Explain Java follow-ups after solving coding problem
Company: Deutschebank
Role: Software Engineer
Category: Software Engineering Fundamentals
Difficulty: hard
Interview Round: Onsite
After you implement an algorithmic solution in **Java**, the interviewers ask follow-up questions and request modifications. Answer/discuss (and, where relevant, describe how you would change code):
1. **Change request / refactor:** A new requirement arrives (e.g., different input format, extra validation, new edge case, different return type). How do you adjust the code while keeping it readable and testable?
2. **Large data handling:** If input size grows significantly, how do you reason about **time complexity**, **memory usage**, and potential bottlenecks in Java? What changes might you make?
3. **Collections choice:** Which Java collections would you choose (e.g., `ArrayList`, `LinkedList`, `HashMap`, `TreeMap`, `Deque`/`Stack`) and why? What are common pitfalls?
4. **Generics:** Explain how Java generics work, trade-offs, and common issues (e.g., type erasure, wildcards).

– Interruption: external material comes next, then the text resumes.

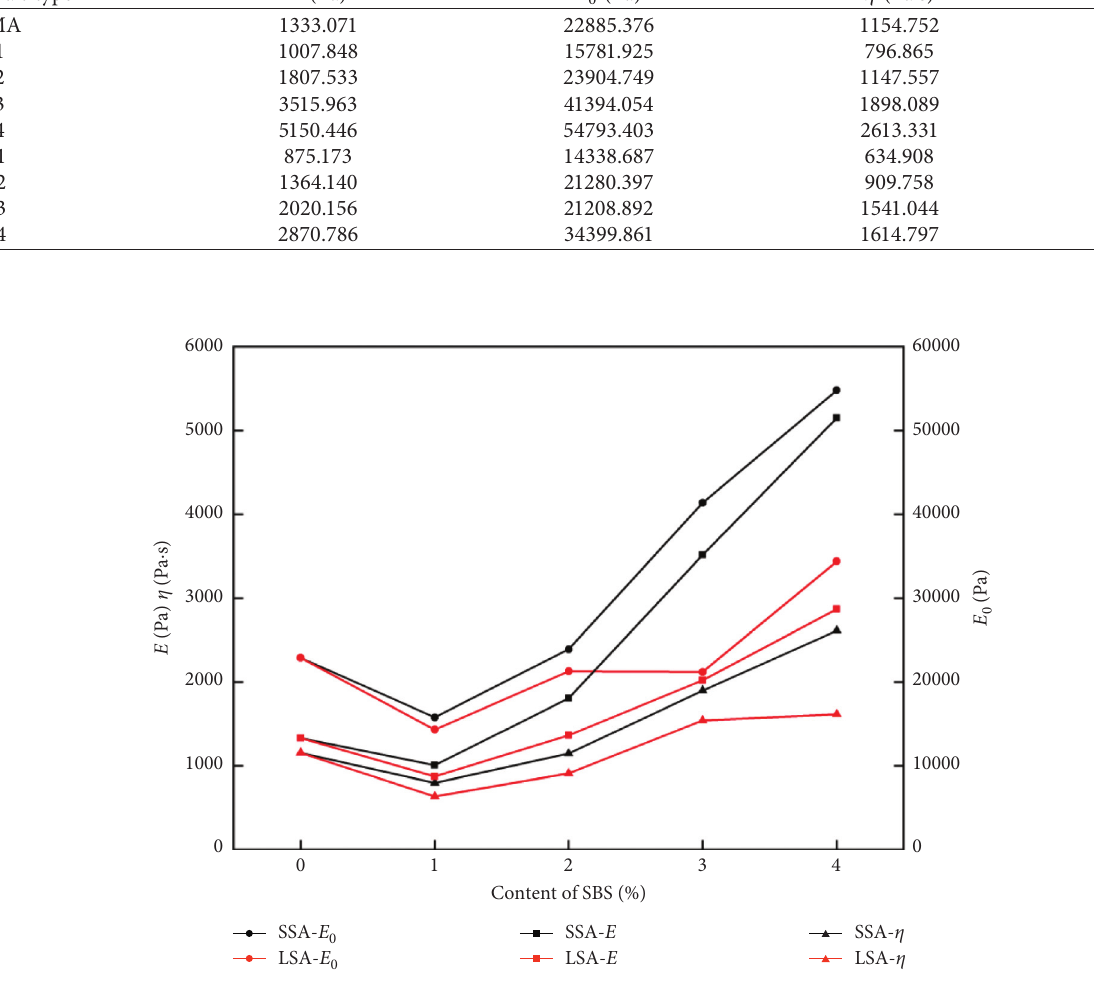
Figure 15: Variation of E , E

5. **Exceptions:** Discuss checked vs unchecked exceptions, best practices for throwing/catching, and how you would design error handling for invalid input.
6. **Testing:** What unit tests would you write (e.g., with JUnit)? How do you cover boundary cases and regression for the new requirement?
Quick Answer: This question evaluates proficiency in Java programming and software engineering fundamentals, covering competencies such as refactoring for changing requirements, input validation, performance analysis for large datasets, selection of Java collections, generics, exception design, and unit testing.